Segment Start: Extracted data
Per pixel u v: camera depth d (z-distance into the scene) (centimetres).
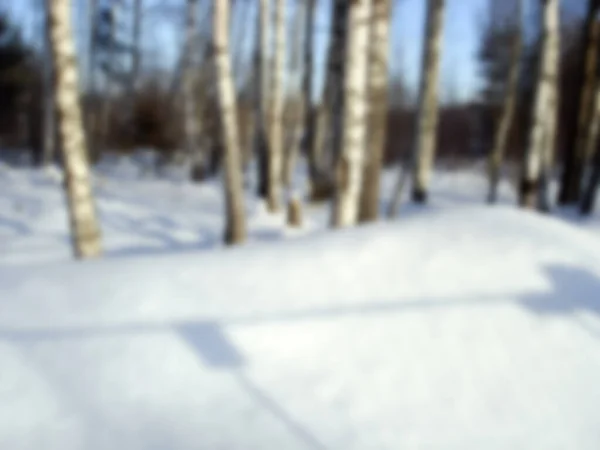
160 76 2408
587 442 208
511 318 268
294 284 301
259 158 1241
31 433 213
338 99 512
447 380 237
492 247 321
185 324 272
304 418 221
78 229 519
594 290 286
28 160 2105
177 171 1792
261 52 1233
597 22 1177
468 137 2836
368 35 481
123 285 308
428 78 1125
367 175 538
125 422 219
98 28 2141
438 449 206
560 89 1830
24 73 2344
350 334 262
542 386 234
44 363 247
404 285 295
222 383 238
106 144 2092
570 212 1121
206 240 816
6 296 301
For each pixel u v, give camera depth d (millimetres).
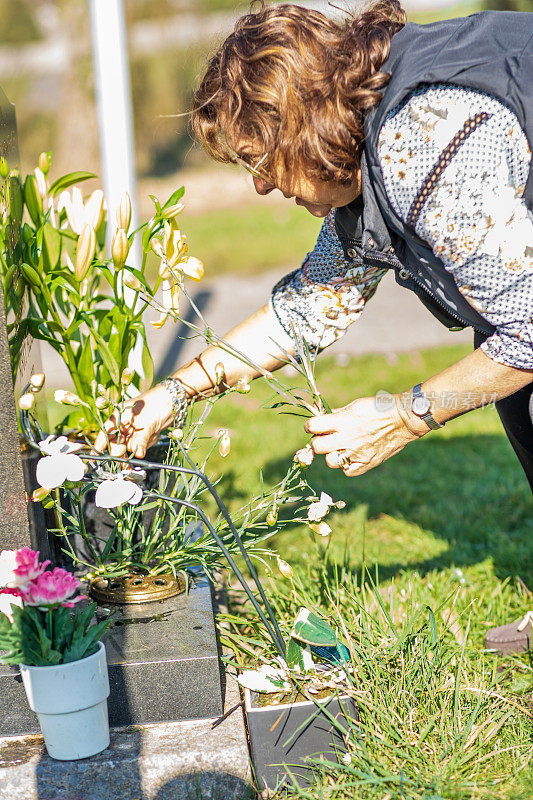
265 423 4227
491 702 1819
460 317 1620
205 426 4184
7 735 1695
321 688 1702
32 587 1501
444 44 1419
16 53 16422
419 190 1402
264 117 1430
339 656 1806
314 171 1477
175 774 1604
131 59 14055
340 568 2584
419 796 1550
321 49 1404
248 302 7020
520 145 1363
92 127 11641
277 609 2135
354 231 1704
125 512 1993
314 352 1991
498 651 2080
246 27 1460
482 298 1446
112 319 1999
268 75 1402
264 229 10430
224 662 1808
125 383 1861
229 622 2047
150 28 14977
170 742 1629
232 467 3576
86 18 11266
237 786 1614
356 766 1638
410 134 1394
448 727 1715
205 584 1977
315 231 10234
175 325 6375
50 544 2043
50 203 2166
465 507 3100
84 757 1595
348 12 1553
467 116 1372
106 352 1858
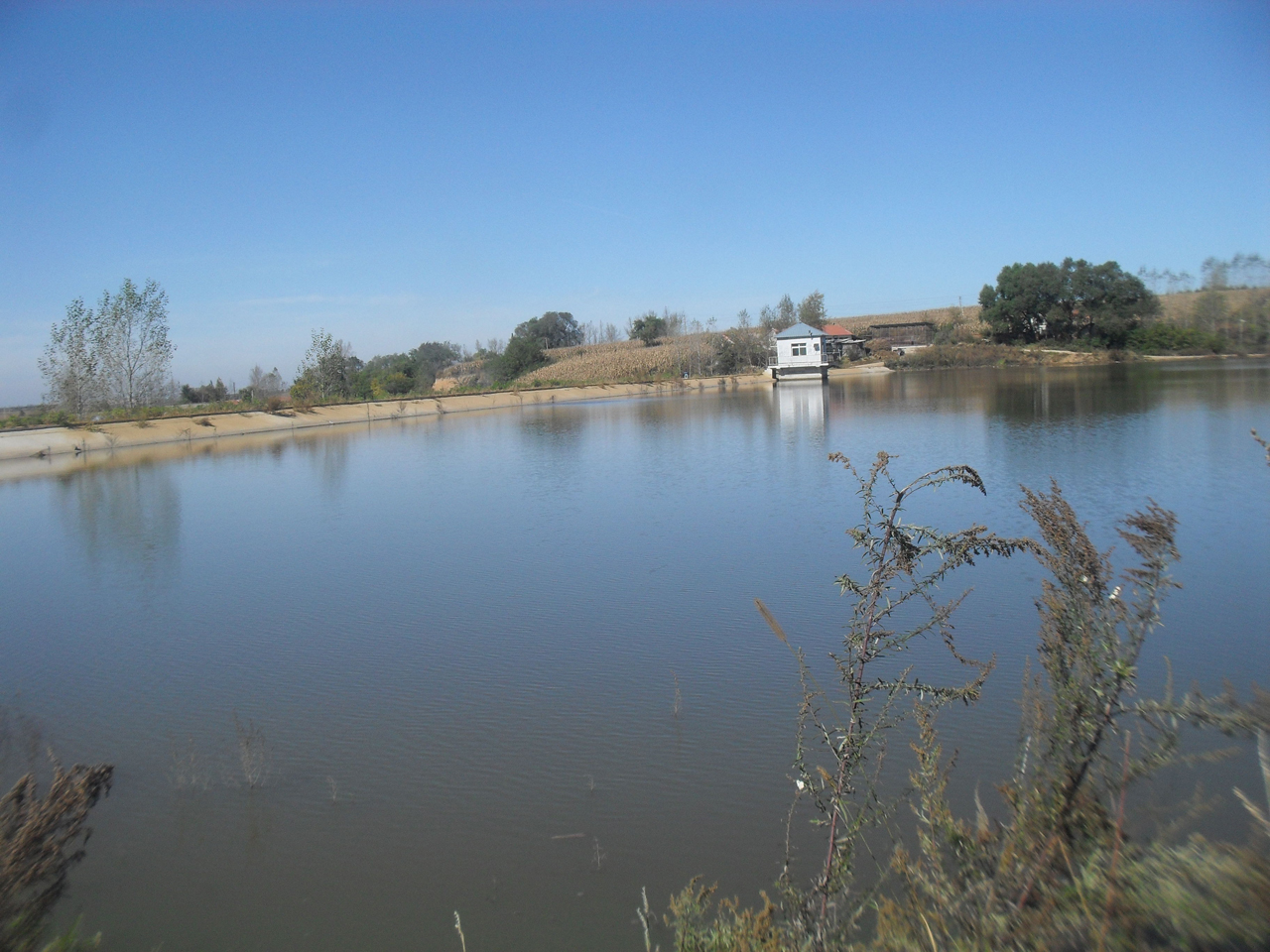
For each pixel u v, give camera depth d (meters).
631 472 27.00
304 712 9.60
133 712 9.77
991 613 11.68
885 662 10.11
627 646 11.18
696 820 7.07
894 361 92.38
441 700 9.73
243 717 9.55
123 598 14.98
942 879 3.97
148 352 55.59
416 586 14.70
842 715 8.68
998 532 15.91
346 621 12.91
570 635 11.73
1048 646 3.95
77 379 52.06
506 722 9.11
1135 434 28.67
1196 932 3.04
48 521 23.53
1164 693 8.63
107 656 11.74
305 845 7.02
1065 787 3.73
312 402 63.41
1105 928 3.05
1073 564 3.86
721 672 10.13
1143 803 6.09
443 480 27.73
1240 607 11.33
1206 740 7.38
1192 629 10.63
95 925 6.06
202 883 6.54
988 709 8.59
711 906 5.88
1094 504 17.88
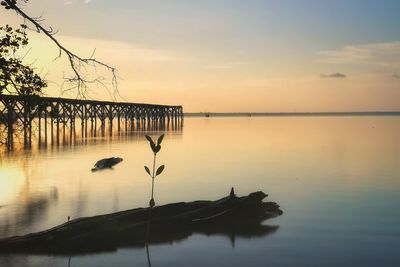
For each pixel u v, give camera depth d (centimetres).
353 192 1784
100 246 1061
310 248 1073
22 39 1054
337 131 6944
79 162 2803
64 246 1044
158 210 1224
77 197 1684
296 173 2338
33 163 2738
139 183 2019
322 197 1681
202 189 1877
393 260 992
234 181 2080
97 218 1141
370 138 5197
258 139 5128
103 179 2130
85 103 5047
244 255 1021
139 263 967
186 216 1226
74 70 986
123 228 1119
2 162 2786
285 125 10200
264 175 2269
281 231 1212
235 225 1270
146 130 7338
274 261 988
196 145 4253
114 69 1014
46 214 1411
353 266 959
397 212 1429
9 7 924
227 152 3547
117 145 4134
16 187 1898
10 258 983
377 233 1194
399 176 2212
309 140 4931
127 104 6612
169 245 1083
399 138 5166
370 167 2575
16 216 1384
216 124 11506
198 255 1021
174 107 8650
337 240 1135
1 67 1051
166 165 2697
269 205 1423
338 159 3017
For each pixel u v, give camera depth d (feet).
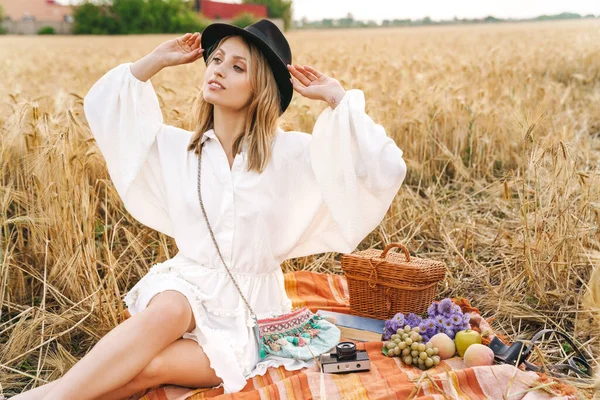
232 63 8.87
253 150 9.01
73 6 169.78
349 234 9.05
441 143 19.81
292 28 214.48
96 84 9.48
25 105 13.43
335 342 9.34
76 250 11.27
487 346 9.29
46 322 10.79
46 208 12.01
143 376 7.80
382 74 29.25
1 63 45.93
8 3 209.77
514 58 42.42
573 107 27.22
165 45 9.41
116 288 10.89
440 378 8.25
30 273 11.66
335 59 41.14
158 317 7.78
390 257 11.43
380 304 11.03
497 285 12.73
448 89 22.52
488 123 20.25
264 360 8.95
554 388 8.01
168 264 9.11
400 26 201.16
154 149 9.59
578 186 13.44
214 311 8.75
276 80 9.36
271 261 9.30
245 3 212.84
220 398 7.83
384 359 9.21
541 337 10.75
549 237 12.10
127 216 13.62
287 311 9.64
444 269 11.05
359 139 8.71
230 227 8.96
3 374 9.60
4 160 13.32
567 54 42.98
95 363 7.33
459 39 87.97
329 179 9.02
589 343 10.25
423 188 17.42
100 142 9.46
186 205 9.12
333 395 8.09
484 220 15.49
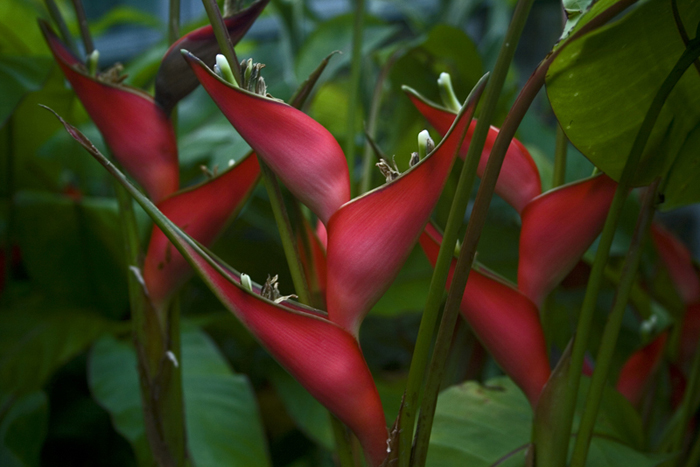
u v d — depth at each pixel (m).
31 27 1.01
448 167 0.51
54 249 0.94
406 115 1.02
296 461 1.07
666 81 0.52
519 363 0.57
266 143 0.51
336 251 0.51
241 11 0.56
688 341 0.76
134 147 0.59
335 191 0.52
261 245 1.03
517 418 0.64
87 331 0.90
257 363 1.15
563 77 0.52
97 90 0.58
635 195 0.86
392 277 0.52
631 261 0.57
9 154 0.94
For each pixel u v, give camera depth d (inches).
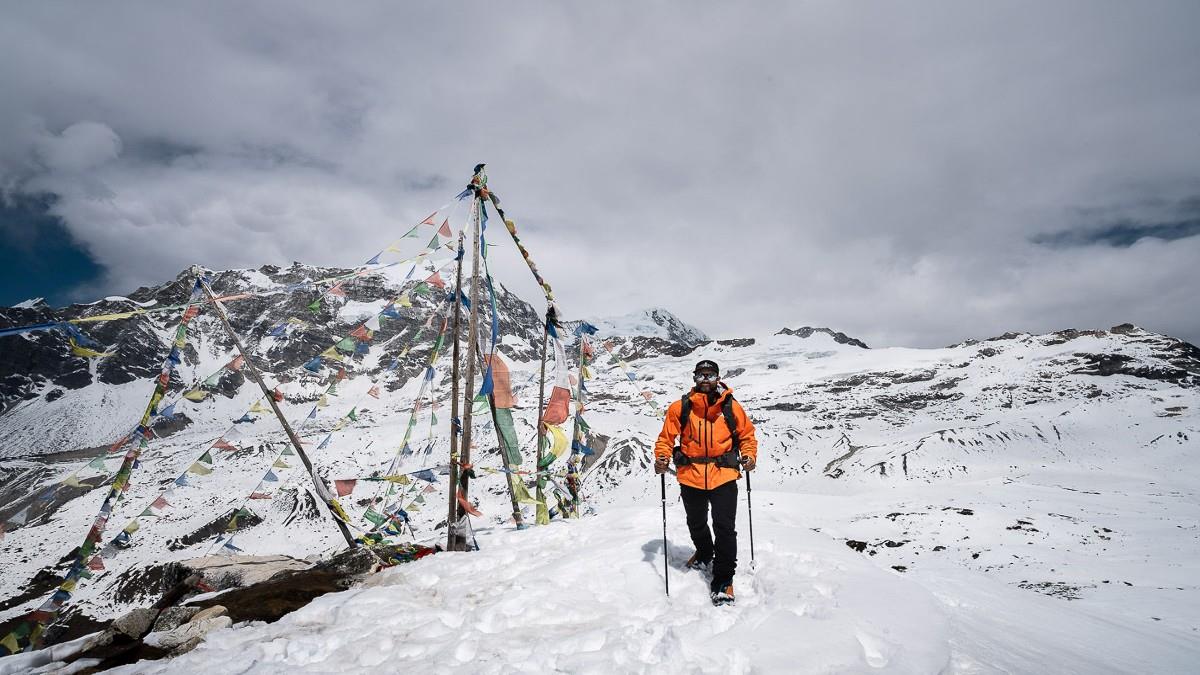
Segment End: Extracted data
- [About this exercise] Write out exactly the lines above between the one with "438 449 206" and the one with "123 598 14.98", inclusive, with pictures left out.

- [Solution for this task]
438 449 206
560 89 1830
24 73 2344
350 334 262
542 386 234
44 363 247
404 285 295
222 383 238
106 144 2092
570 212 1121
206 240 816
6 296 301
For each pixel u v, give camera depth d (millimetres).
265 423 4227
491 702 1819
460 317 1620
205 426 4184
7 735 1695
321 688 1702
32 587 1501
444 44 1419
16 53 16422
419 190 1402
264 117 1430
339 656 1806
314 171 1477
175 774 1604
131 59 14055
340 568 2584
419 796 1550
321 49 1404
248 302 7020
520 145 1363
92 127 11641
277 609 2135
354 231 1704
125 512 1993
314 352 1991
498 651 2080
246 27 1460
482 298 1446
112 319 1999
268 75 1402
264 229 10430
224 662 1808
125 383 1861
229 622 2047
150 28 14977
170 742 1629
232 467 3576
86 18 11266
237 786 1614
356 766 1638
410 134 1394
448 727 1715
205 584 1977
315 231 10234
175 325 6375
50 544 2043
50 203 2166
465 507 3100
84 757 1595
348 12 1553
467 116 1372
106 352 1858
For each pixel u v, give camera depth d (meters).
631 472 27.00
304 712 9.60
133 712 9.77
991 613 11.68
885 662 10.11
627 646 11.18
696 820 7.07
894 361 92.38
441 700 9.73
243 717 9.55
123 598 14.98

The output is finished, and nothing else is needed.